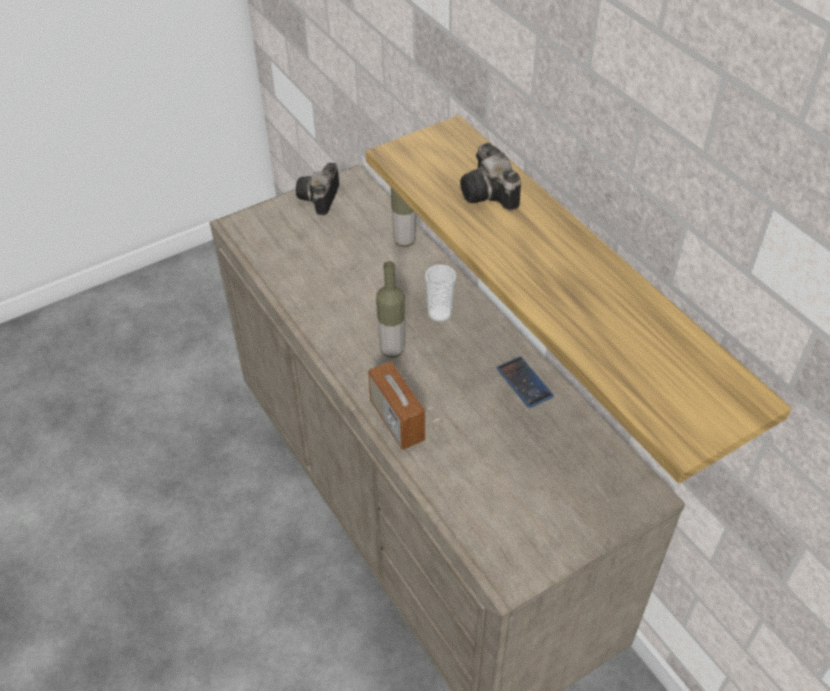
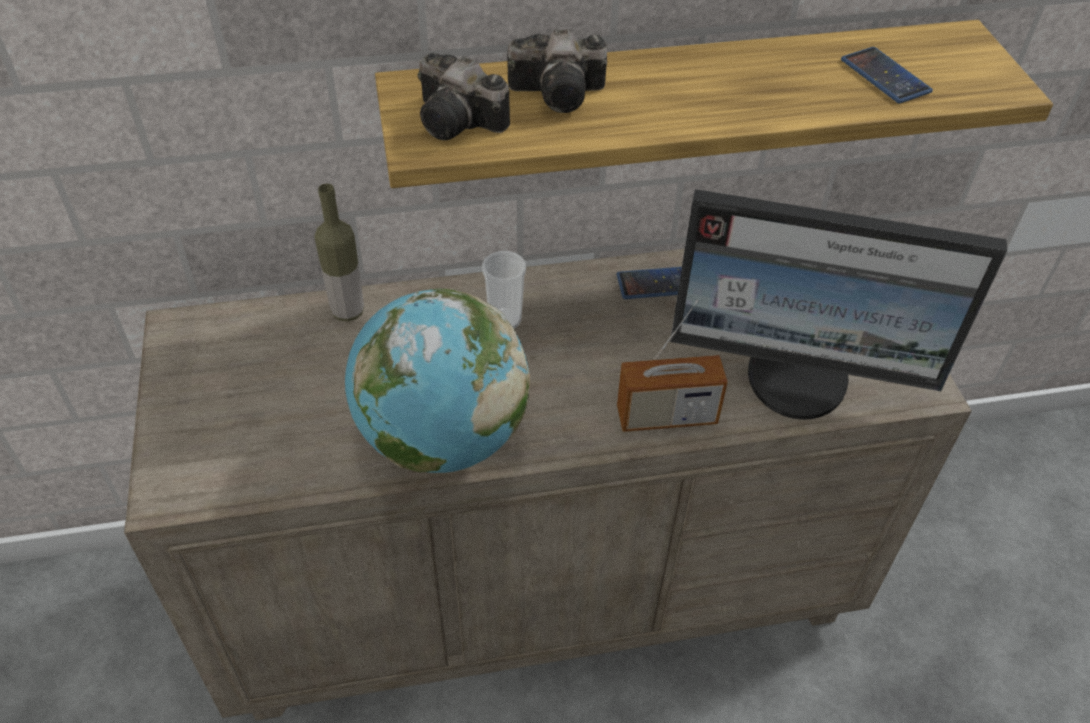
camera: 70 degrees left, 0 degrees up
(320, 199) = (188, 376): camera -> camera (461, 122)
(325, 317) = (442, 438): none -> globe
(392, 350) = (543, 385): bottle -> none
(473, 490) = (798, 379): none -> monitor
(639, 355) = (885, 76): none -> phone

What is needed
Everything in the listing above must be retyped exactly, except for the pictures.

Result
camera: 70 degrees left, 0 degrees up
(320, 199) = (188, 376): camera -> camera (461, 122)
(325, 317) = (442, 438): none -> globe
(392, 350) = (543, 385): bottle -> none
(473, 490) = (798, 379): none -> monitor
(639, 355) = (885, 76): none -> phone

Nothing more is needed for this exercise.